3. Petrol stations - there are three 'levels' of acquiring petrol here. You can buy a litre at a time from pepsi bottles filled with 'interesting' petrol. You can buy from a guy who hand pumps from a 44 gallon drum. And you can go to a petrol station.
Up until very recently, I would mostly go five blocks from here to get real petrol. No longer. In the last three months, three petrol stations have opened in our home/Healing Home immediate vacinity, and one more is being built! Crazy crazy - but it speaks of the car ownership explosion happening right now. Phnom Penh is already in serious gridlock many places now - and it will be getting pretty horrible in the future as very little roading infrastructure is happening.

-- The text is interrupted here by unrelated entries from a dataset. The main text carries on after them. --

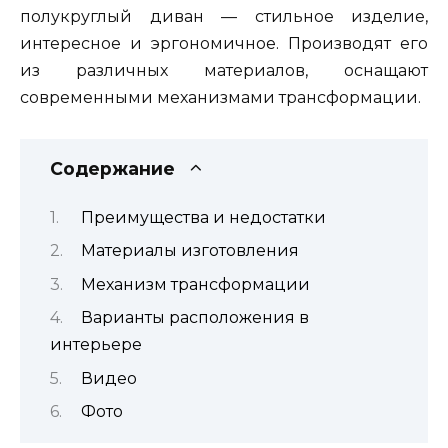
полукруглый диван — стильное изделие,
интересное и эргономичное. Производят его
из различных материалов, оснащают
современными механизмами трансформации.
Содержание
Преимущества и недостатки
Материалы изготовления
Механизм трансформации
Варианты расположения в
интерьере
Видео
Фото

'Goldtower 42' - the big Korean project that has turned into 'concrete tower 29'. This monster towers over everything as very few buildings here are higher than 8-10 stories. All work abruptly stopped three months ago and the site is locked down.
4. Construction wobbles - there continues to be a huge amount of small-scale housing going up. Apartments are the building rage now - they are popping up like petrol stations. There is a large over-supply of this up-market accommodation but that does not stop the surge. It seems that is someone has an uncle that is gettng $1000 a month for an apartment, then 50 people with money to blow jump on that bandwagon.
However, big commercial ventures have taken a very big hit in Phnom Penh since the financial wobbles of two years ago. Much of the big development here is Korean-driven, and Korea has been pulling the pin on a lot of big projects that are already well under way. Office space is already in major over-supply too and the wild speculative days of yester-year have hit a major reality check.